Koalisi Pakatan Harapan mengalahkan Barisan Nasional, yang telah memerintah negara itu selama 60 tahun sejak kemerdekaan, pada pemilihan umum tahun 2018, sehingga memungkinkan koalisi tersebut untuk membentuk pemerintahan. Namun, pembelotan dari dalam PKR serta keluarnya Partai Pribumi Bersatu Malaysia (BERSATU) dari koalisi menyebabkan runtuhnya pemerintahan PH setelah hanya 22 bulan berkuasa, yang berpuncak pada krisis politik Malaysia tahun 2020 yang mengakibatkan bangkitnya kekuasaan. pemerintahan Perikatan Nasional dengan sekutu yang berubah menjadi musuh, Muhyiddin Yassin sebagai pemimpinnya. Koalisi PH kembali berkuasa setelah pemilu 2022. Pemilu tersebut menghasilkan parlemen yang digantung untuk pertama kalinya dalam sejarah negara tersebut, namun persekutuan dengan koalisi lain memungkinkan Anwar Ibrahim menjadi Perdana Menteri Malaysia ke-10 melalui pemerintahan persatuan dengan saingan politiknya di Barisan Nasional serta koalisi politik lainnya seperti Gabungan Partai Sarawak dan partai-partai pendukung lainnya untuk mencapai dua pertiga mayoritas di Dewan Rakyat.

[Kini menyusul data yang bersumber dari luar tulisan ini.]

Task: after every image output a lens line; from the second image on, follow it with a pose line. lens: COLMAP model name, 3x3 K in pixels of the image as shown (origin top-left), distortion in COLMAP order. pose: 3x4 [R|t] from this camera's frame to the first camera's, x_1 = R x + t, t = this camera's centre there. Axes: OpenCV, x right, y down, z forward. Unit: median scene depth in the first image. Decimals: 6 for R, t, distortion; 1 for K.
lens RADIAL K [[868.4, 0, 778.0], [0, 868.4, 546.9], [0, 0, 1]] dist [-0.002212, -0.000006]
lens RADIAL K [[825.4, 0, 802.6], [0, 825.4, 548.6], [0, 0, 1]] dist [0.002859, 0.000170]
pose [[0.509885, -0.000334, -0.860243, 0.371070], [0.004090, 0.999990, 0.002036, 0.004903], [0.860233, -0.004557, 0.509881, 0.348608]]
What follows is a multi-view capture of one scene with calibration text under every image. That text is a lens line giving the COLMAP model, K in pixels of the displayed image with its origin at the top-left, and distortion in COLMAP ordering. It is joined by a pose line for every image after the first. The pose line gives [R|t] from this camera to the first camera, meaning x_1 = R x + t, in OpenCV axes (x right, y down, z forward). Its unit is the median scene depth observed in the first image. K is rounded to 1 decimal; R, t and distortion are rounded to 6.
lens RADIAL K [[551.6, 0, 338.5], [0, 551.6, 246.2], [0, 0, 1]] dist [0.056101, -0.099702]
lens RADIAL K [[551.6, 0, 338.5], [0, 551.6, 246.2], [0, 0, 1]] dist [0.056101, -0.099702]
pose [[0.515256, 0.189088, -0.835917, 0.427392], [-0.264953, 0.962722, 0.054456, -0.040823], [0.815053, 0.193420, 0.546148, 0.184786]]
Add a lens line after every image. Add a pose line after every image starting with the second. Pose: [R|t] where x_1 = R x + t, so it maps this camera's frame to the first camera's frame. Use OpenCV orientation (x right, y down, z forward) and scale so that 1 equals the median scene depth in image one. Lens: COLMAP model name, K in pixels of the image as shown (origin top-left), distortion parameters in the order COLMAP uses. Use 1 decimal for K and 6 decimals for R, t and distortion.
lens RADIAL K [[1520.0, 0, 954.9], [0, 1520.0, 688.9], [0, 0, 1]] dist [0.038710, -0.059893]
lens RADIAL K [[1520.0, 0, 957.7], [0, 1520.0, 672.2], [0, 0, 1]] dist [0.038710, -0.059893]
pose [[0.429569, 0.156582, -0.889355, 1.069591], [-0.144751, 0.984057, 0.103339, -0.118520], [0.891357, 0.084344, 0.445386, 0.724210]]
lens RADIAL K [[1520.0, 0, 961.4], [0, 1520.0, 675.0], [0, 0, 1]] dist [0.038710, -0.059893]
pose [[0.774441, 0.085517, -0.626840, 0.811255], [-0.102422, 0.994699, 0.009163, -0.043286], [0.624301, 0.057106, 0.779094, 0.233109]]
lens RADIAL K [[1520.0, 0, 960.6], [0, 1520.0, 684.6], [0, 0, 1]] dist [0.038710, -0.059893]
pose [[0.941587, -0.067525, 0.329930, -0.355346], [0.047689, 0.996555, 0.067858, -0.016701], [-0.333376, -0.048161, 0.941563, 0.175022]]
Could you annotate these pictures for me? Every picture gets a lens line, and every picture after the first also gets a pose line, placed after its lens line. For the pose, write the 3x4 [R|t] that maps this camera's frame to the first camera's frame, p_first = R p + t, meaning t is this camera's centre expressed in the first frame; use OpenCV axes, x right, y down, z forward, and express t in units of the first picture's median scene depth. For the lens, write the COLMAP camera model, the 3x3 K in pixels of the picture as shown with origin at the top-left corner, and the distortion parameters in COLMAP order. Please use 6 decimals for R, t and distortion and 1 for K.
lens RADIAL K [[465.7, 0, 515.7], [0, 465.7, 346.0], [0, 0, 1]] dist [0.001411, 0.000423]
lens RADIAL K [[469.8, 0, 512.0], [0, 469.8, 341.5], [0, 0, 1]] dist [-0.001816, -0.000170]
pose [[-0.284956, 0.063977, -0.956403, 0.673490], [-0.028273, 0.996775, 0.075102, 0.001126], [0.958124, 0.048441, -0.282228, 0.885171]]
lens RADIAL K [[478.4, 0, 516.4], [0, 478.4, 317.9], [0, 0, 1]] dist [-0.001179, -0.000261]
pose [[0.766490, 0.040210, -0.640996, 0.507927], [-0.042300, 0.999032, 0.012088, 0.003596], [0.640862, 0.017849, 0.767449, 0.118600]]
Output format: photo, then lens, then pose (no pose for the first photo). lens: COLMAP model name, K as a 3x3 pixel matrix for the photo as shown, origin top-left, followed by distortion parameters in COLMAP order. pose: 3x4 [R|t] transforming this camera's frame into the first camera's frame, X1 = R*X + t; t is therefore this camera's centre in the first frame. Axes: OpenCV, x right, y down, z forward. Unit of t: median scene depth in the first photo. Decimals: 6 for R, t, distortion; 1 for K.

Partai ini mendapat dukungan kuat dari negara-negara perkotaan seperti Selangor, Penang, Perak, Negeri Sembilan dan Johor, serta ibu kota Kuala Lumpur. Hal ini mempromosikan agenda dengan penekanan kuat pada keadilan sosial dan antikorupsi, serta mengadopsi platform yang berupaya menghapuskan Kebijakan Ekonomi Baru untuk menggantikannya dengan kebijakan ekonomi yang mengambil pendekatan non-etnis dalam pemberantasan kemiskinan dan memperbaiki perekonomian. ketidakseimbangan.